Page and people like him may be nothing more than canaries in a coal mine: the first to sense the presence of a threat to the survival of us all. Page may have just been abnormally sensitive to the terrible psychic consequences of losing control of our society to aliens: stress, alienation, anger, hatred, rage, etc.  This heightened sensitivity might also go along with a whole suite of other abnormal traits. But we dismiss people like Page at our own risk. For in the end, all of us will feel the same effects — unless we heed the warning signs and turn back the rising tide of color.
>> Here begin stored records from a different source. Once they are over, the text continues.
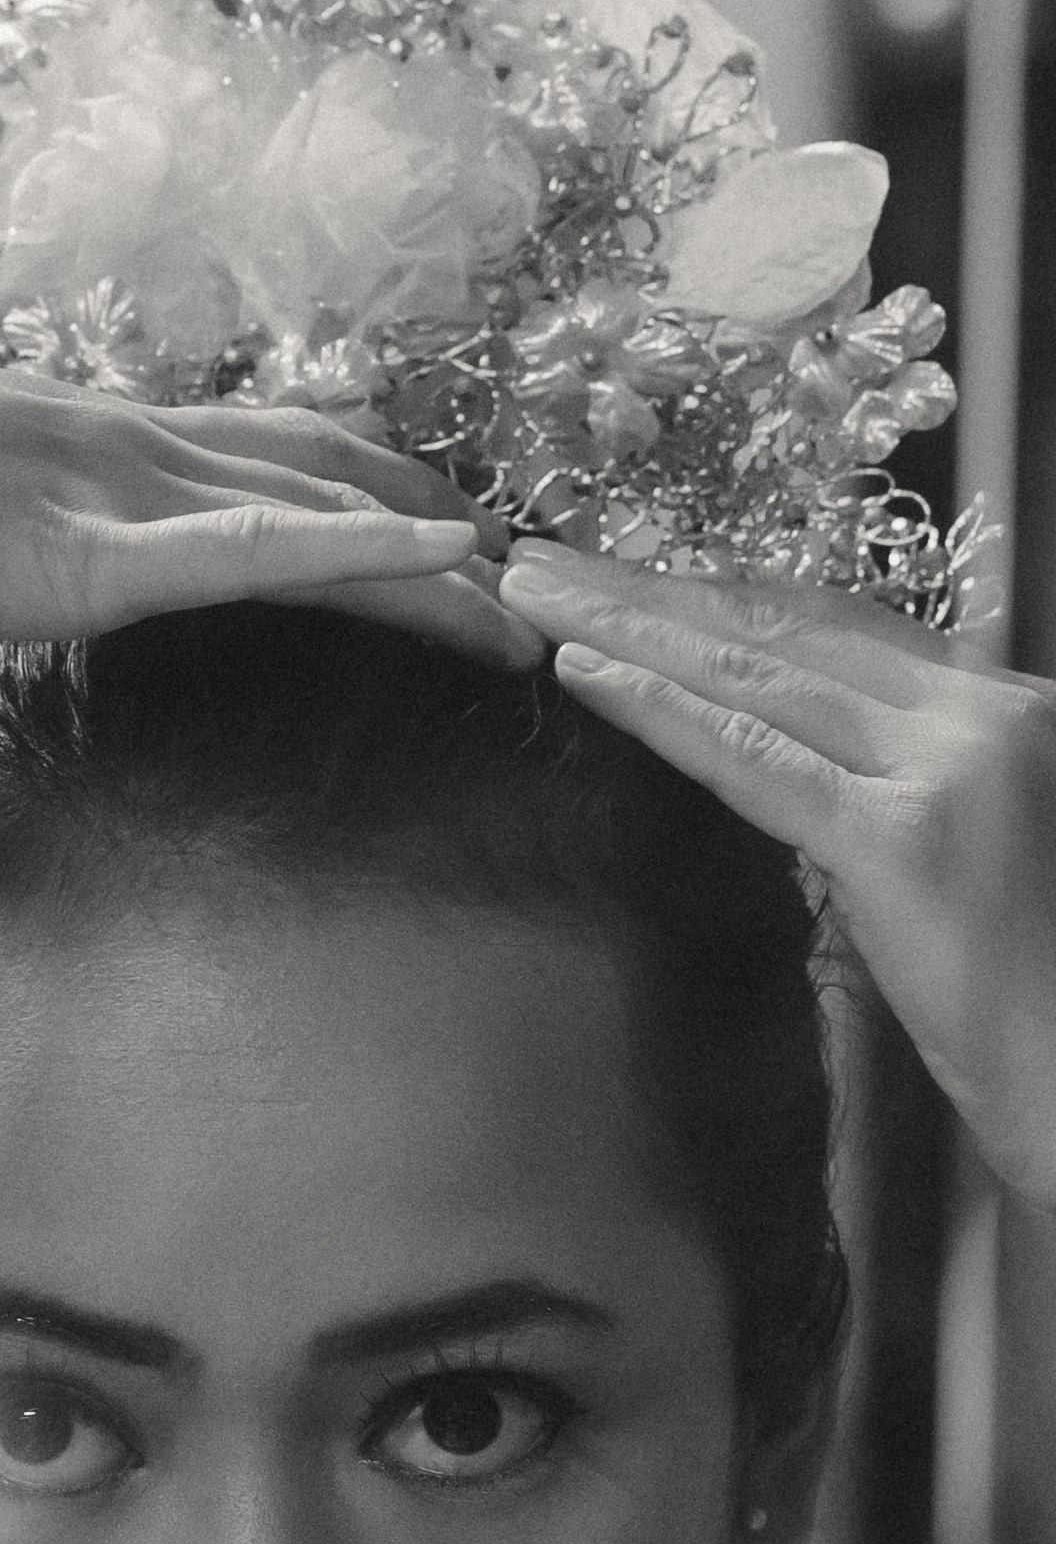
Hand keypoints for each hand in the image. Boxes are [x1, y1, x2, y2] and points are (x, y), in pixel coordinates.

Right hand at [0, 316, 539, 666]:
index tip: (451, 519)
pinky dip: (362, 549)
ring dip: (446, 560)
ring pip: (324, 513)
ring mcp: (115, 494)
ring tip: (553, 603)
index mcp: (76, 436)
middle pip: (327, 469)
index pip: (260, 445)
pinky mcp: (91, 555)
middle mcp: (121, 448)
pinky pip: (255, 550)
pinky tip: (454, 558)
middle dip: (444, 523)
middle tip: (548, 578)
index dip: (368, 478)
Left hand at [499, 541, 1055, 1207]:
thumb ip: (896, 782)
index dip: (717, 594)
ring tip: (537, 595)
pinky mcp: (902, 840)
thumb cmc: (1038, 984)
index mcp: (1005, 705)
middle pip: (783, 631)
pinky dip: (657, 709)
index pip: (835, 626)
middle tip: (545, 559)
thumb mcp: (970, 845)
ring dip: (628, 627)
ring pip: (754, 676)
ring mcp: (947, 768)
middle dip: (651, 591)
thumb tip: (789, 746)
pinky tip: (584, 672)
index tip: (624, 574)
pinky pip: (752, 756)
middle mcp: (985, 712)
Third, Page’s “solution” to his rage and alienation — killing innocent people then dying in a gun battle with the police — is a product of what I call “Old Right” thinking. By the Old Right, I mean classical Fascism and National Socialism and their contemporary imitators who believe that White Nationalism can be advanced through such means as one party-politics, terrorism, totalitarianism, imperialism, and genocide. The skinhead subculture to which Page belonged is a hotbed of Old Right thinking, rife with fantasies of race war, lone wolf attacks on non-whites, and heroic last stands that end in a hail of police bullets. Intelligent and honorable people have emerged from the skinhead movement and other contemporary “Old Right” tendencies. But there have been more than a few spree-killers as well.

This kind of violence is worse than a crime. It is a mistake. It does nothing to advance our cause and much to set us back.

Given that reason, science, and history are all on our side, and the greatest apparatus of coercion and brainwashing in human history is on the enemy’s side, doesn’t it make sense to attack the enemy at his weakest point rather than at his strongest? This is why the North American New Right pursues White Nationalism through intellectual and cultural means: we critique the hegemony [2] of anti-white ideas and seek to establish a counter-hegemony of pro-white ideas.

Only a fool picks a battle he cannot win, and we cannot win with violence [3]. Fortunately, we don’t have to. The Left lost the Cold War but won the peace through the establishment of intellectual and cultural hegemony. We can beat them the same way, and we don’t have to all be rocket scientists to do it, since anyone of even moderate intelligence can make real progress by simply repeating Bob Whitaker’s talking points.

Furthermore, the only form of violence that even has a chance to be productive in halting multiculturalism and non-white immigration would target the people responsible for these policies, not innocent immigrants. Moreover, killing innocent people (and at a place of worship!) has entirely predictable results. First, such violence creates sympathy for immigrants. (Even I feel sympathy for them, and I would deport them tomorrow if I had the power.) Second, it plays into the establishment narrative of evil, crazy, intolerant whites whose gun rights must be taken away.

So Page’s choice of targets was superficial and frankly stupid. Was he even thinking about the larger good of his people? Or was he merely indulging in blind, self-destructive spite? How exactly does behaving like repugnant maniacs help White Nationalists establish ourselves as representatives of the long-term best interests of our people?

I wish I could erect a wall between myself and the kind of unstable, undisciplined people who go on killing sprees, but you can’t change the world from a bunker. Thus responsible white advocates need to adopt the next best course of action: (1) we must be alert to the signs of mental instability and a propensity to wildcat violence and rigorously screen out such people, and (2) we need draw clear, unambiguous intellectual lines between New Right and Old Right approaches [4].

I just hope I don’t have to do this often.